Administer > System security > Tokenization

Tokenization

As of version 9.32, the Service Manager web tier has tokenization enabled by default. Enabling tokenization helps safeguard sensitive data. When tokenization is enabled, the web tier appends a token to URLs and checks requested URLs that contain any predefined actions or match any predefined patterns to see if they have the token appended; if the token is not found, the web tier returns an error.

Administrators can also disable this feature by turning off a parameter in the web tier configuration file (web.xml).

Related parameters

Three web.xml parameters are used for tokenization (see the following table). Out-of-the-box, the simpleURLs and patterns parameters are not present in the web.xml file. If you do not add them, their default values take effect.

Note To enable tokenization, enabling the antiCSRFEnabled parameter is enough. Adding the other parameters is not necessary unless you need to change their values from the default ones.

Parameter Name Parameter Value Default Value Description
antiCSRFEnabled true or false true Set it to true to enable token validation or false to disable the feature.
simpleURLs A list of comma-separated servlet actions that a URL can contain. <![CDATA[service.do, detail.do, list.do, mashup.do, frames.do, printList.do, printDetail.do, uim.do, nav.menu, wf, ce, cm, /upload, /imageupload, /attachmentupload, /uniqueupload]]>

This parameter takes effect only when antiCSRFEnabled is set to true. If a requested URL contains any of the listed actions and also has no token appended, the SM web tier returns a 403 error.

When antiCSRFEnabled is set to false, the web tier neither checks for a token in the requested URLs, nor appends a token to any URLs.

Note HPE recommends that you use the default list.
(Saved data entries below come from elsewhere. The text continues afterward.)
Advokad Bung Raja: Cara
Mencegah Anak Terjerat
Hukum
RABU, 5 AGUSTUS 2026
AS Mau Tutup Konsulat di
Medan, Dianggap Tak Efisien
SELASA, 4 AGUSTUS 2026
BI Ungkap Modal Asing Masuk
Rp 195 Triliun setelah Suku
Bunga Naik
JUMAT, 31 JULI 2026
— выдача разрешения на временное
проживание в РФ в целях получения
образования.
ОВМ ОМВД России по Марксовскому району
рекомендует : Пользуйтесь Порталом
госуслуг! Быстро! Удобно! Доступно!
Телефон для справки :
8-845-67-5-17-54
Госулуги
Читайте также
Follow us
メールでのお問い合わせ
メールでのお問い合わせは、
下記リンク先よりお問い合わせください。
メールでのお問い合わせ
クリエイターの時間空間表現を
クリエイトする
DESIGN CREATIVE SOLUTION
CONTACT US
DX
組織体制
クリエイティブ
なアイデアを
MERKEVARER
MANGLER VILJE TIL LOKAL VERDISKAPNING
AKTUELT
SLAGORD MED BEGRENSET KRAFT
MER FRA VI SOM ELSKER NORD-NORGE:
If needed, you can remove actions from the default list, but cannot add new ones.

Note Token validation is skipped for the following actions: index.do, ess.do, accessible.do, and accessible_ess.do.

patterns A comma separated list of patterns <![CDATA[attachments/, /download/, /colla/api/]]>

This parameter takes effect only when antiCSRFEnabled is set to true, and is ignored when the simpleURLs validation has passed.

If a requested URL matches any of the listed patterns, the web tier performs token validation on it.

Note HPE recommends that you use the default list. If you want, you can remove a pattern from the default list, but cannot add new ones.

Enable or disable tokenization in the web client

By default, tokenization is enabled in the web client. You can customize the tokenization settings or disable tokenization.

To customize tokenization settings:

  1. In the web.xml file, locate the following filter and check that antiCSRFEnabled is set to true:

    <filter>    
        <filter-name>antiCSRFFilter</filter-name>
        <filter-class>com.hp.ov.web.csrf.AntiCSRFFilter</filter-class>
        <init-param>
            <param-name>antiCSRFEnabled</param-name>
            <param-value>true</param-value>
        </init-param>
    </filter>
  2. Add the other two parameters if you want to assign them a custom value.

    Note HPE recommends that you use the default values for the two parameters; however, you are allowed to remove values from the default action/pattern list, but you cannot add new ones.

    Tip Ignore this step if you want to use the default values.

    You should add the parameters as shown in the following.

    <filter>    
        <filter-name>antiCSRFFilter</filter-name>
        <filter-class>com.hp.ov.web.csrf.AntiCSRFFilter</filter-class>
        <init-param>
            <param-name>antiCSRFEnabled</param-name>
            <param-value>true</param-value>
        </init-param>
        <init-param>
            <param-name>simpleURLs</param-name>
            <param-value><your custom URL action list></param-value>
        </init-param>
        <init-param>
            <param-name>patterns</param-name>
            <param-value><your custom pattern list></param-value>
        </init-param>
    </filter>
  3. Save the web.xml file.
  4. If you want to disable tokenization, set antiCSRFEnabled to false.
  5. Restart your web application server.

To disable tokenization:

  1. Set antiCSRFEnabled to false.
  2. Save the web.xml file.
  3. Restart your web application server.